(Saved entries)
━━━━

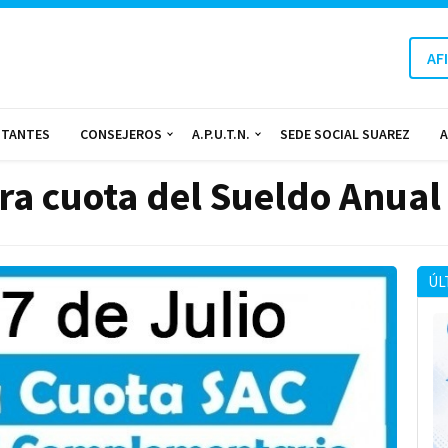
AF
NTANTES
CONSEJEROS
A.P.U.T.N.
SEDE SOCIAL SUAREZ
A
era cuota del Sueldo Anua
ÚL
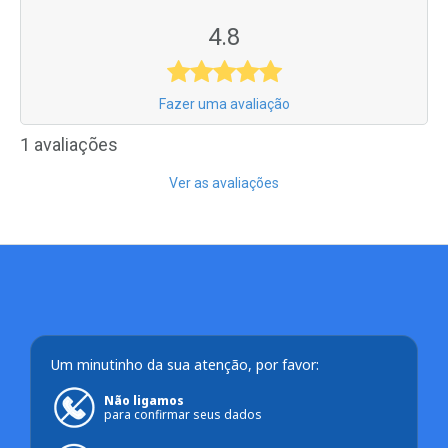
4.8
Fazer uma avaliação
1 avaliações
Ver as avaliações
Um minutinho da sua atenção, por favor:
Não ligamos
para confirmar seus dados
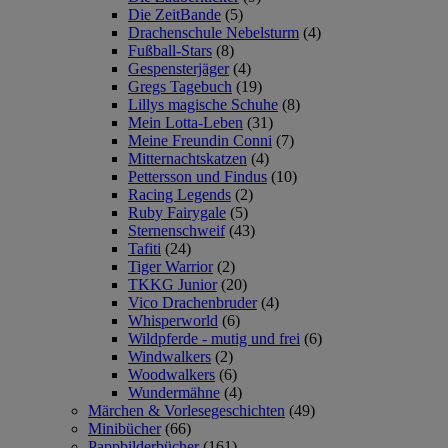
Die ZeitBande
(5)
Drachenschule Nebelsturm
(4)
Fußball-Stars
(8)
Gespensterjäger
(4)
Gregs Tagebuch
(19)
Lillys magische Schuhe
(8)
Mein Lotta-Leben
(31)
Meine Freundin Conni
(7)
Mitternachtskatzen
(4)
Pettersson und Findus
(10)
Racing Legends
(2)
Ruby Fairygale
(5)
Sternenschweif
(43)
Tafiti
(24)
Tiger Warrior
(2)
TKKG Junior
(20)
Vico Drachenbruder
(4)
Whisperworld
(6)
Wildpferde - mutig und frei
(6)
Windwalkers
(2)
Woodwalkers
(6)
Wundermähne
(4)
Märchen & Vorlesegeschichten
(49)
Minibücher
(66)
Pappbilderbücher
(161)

━━━━

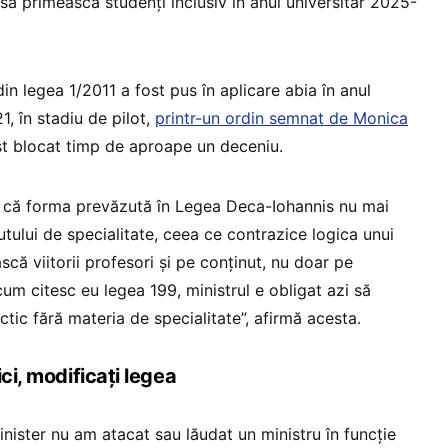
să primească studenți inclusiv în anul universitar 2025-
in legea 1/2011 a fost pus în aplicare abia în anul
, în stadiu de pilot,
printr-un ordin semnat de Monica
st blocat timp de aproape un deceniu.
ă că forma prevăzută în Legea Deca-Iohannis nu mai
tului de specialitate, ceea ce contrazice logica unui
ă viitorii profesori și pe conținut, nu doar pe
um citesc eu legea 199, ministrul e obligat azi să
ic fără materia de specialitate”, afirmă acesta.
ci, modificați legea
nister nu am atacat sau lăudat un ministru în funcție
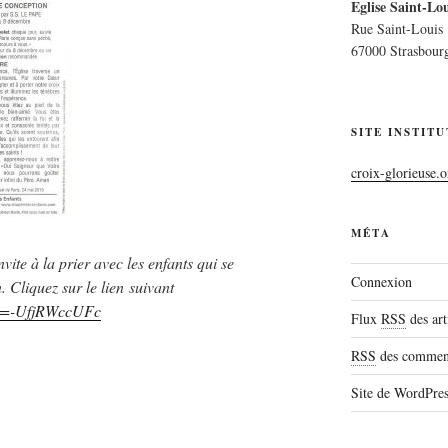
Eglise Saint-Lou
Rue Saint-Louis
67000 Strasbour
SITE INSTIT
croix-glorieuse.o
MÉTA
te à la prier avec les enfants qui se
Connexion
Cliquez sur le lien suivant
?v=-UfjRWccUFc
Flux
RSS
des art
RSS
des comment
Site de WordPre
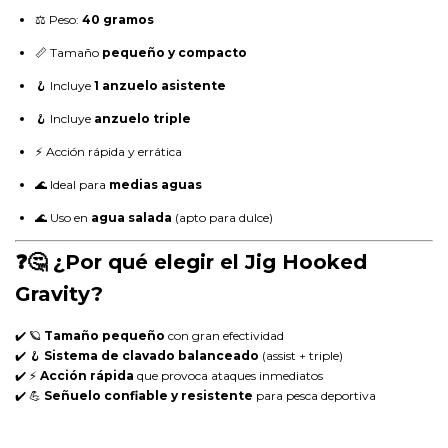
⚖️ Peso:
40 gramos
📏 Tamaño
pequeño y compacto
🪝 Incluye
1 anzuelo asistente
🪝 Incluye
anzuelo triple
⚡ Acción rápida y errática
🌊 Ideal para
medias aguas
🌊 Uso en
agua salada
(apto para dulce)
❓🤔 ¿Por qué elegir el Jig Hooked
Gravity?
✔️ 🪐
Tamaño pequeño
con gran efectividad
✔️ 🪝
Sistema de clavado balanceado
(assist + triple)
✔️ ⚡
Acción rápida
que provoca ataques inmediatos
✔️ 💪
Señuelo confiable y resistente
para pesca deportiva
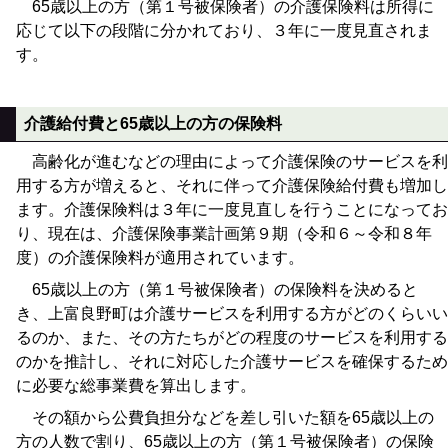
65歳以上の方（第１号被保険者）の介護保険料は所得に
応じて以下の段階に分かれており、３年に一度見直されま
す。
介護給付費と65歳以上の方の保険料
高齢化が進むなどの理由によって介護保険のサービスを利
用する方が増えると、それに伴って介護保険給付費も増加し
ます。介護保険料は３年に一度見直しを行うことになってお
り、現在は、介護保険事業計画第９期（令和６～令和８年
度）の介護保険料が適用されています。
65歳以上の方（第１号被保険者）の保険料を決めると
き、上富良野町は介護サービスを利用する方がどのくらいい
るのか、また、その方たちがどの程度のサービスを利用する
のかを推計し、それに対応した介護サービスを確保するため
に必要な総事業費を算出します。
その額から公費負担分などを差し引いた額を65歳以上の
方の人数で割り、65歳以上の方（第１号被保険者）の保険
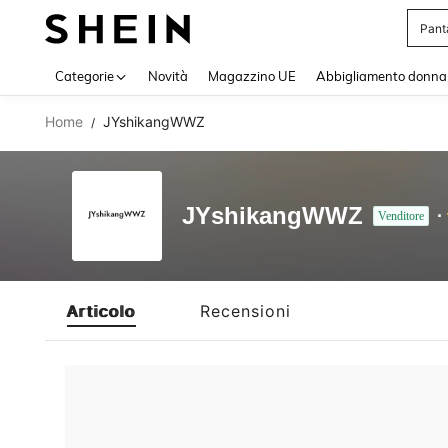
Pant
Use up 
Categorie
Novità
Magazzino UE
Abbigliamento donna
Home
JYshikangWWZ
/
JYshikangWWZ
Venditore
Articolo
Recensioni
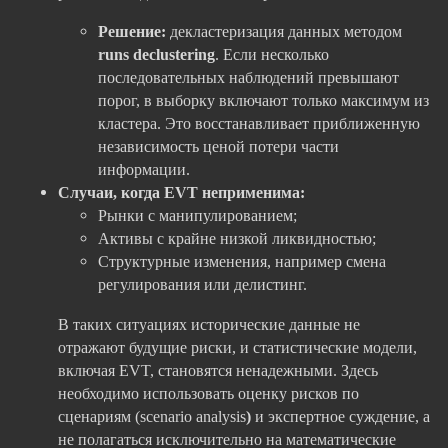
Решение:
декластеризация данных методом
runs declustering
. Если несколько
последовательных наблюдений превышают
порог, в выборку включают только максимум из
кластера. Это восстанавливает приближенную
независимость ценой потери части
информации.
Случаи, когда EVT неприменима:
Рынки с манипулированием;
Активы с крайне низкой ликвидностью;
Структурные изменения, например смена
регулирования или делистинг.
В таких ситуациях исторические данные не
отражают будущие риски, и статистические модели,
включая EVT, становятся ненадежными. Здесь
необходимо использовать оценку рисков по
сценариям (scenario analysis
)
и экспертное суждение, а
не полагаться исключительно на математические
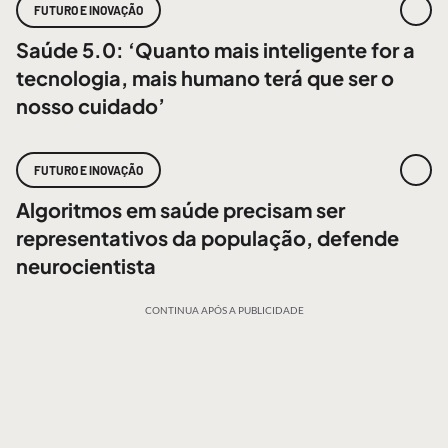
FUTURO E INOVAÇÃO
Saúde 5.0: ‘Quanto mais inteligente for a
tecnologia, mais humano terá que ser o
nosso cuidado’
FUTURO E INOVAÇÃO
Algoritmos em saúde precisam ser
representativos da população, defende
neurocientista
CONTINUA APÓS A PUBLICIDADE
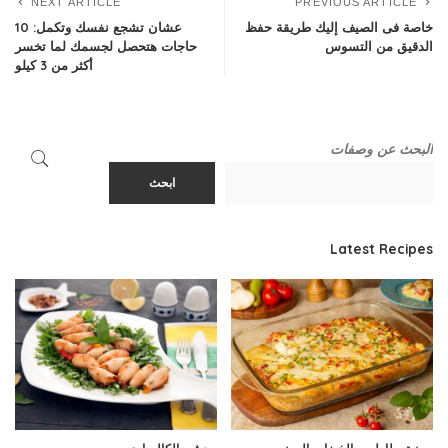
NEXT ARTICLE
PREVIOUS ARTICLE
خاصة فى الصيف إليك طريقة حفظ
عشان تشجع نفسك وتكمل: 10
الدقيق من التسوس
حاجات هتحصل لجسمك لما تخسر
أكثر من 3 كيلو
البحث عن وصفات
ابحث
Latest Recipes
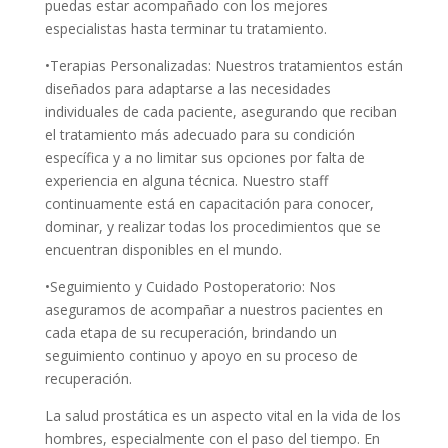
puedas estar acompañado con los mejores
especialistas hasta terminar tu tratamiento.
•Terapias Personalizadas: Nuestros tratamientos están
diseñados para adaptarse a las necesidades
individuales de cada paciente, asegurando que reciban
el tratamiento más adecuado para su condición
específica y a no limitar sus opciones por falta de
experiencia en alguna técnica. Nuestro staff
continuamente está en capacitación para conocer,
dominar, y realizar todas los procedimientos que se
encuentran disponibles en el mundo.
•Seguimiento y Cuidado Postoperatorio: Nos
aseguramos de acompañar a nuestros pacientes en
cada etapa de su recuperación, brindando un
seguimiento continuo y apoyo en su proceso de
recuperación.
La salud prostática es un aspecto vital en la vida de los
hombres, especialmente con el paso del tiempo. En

━━━━

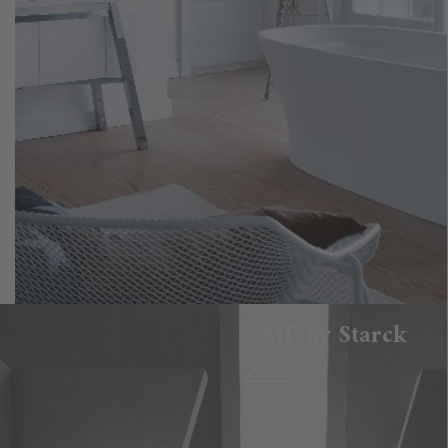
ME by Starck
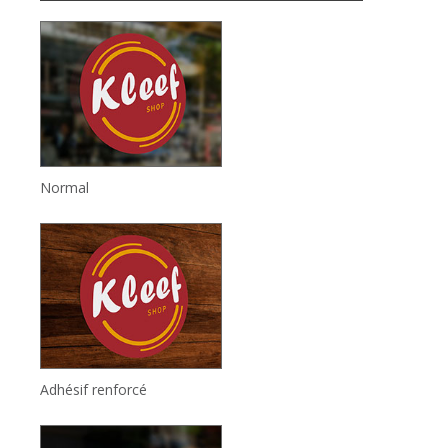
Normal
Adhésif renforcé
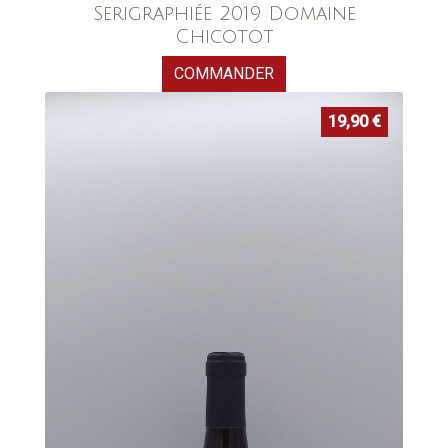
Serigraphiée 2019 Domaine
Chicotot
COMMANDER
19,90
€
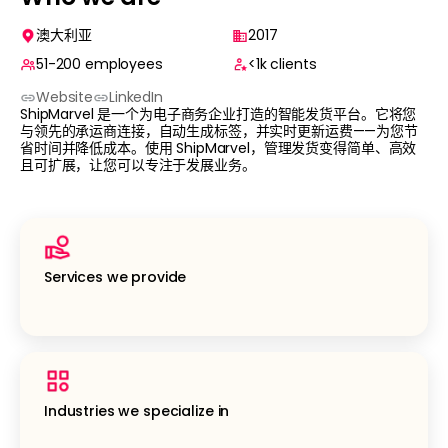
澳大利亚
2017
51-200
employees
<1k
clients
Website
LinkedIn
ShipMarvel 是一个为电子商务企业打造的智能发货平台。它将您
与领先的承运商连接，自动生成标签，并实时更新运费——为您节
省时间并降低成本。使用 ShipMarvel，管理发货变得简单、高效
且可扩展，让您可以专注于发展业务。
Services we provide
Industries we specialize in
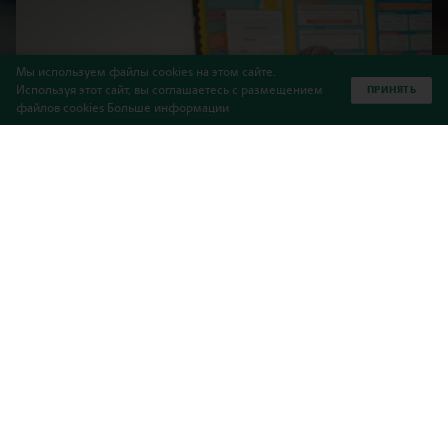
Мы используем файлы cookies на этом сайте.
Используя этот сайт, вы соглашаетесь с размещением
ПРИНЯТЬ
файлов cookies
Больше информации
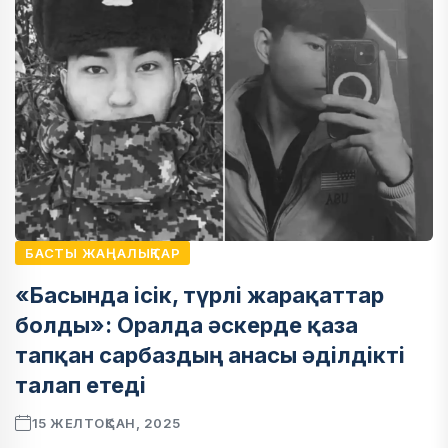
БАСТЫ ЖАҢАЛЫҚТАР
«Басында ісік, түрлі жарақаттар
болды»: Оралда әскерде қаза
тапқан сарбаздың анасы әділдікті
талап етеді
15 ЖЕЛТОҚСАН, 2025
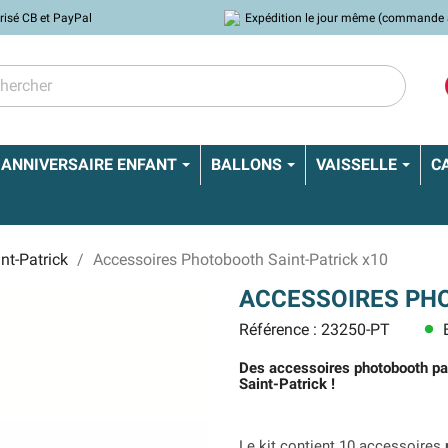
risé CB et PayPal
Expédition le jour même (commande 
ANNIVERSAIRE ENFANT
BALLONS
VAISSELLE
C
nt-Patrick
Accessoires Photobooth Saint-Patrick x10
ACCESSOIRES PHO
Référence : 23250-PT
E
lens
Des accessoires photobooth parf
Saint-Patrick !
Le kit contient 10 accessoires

━━━━

Would you copy every line of the entries in which "anul" appears?

**SOLUTION FOR THIS EXERCISE**
să primească studenți inclusiv în anul universitar 2025-
in legea 1/2011 a fost pus în aplicare abia în anul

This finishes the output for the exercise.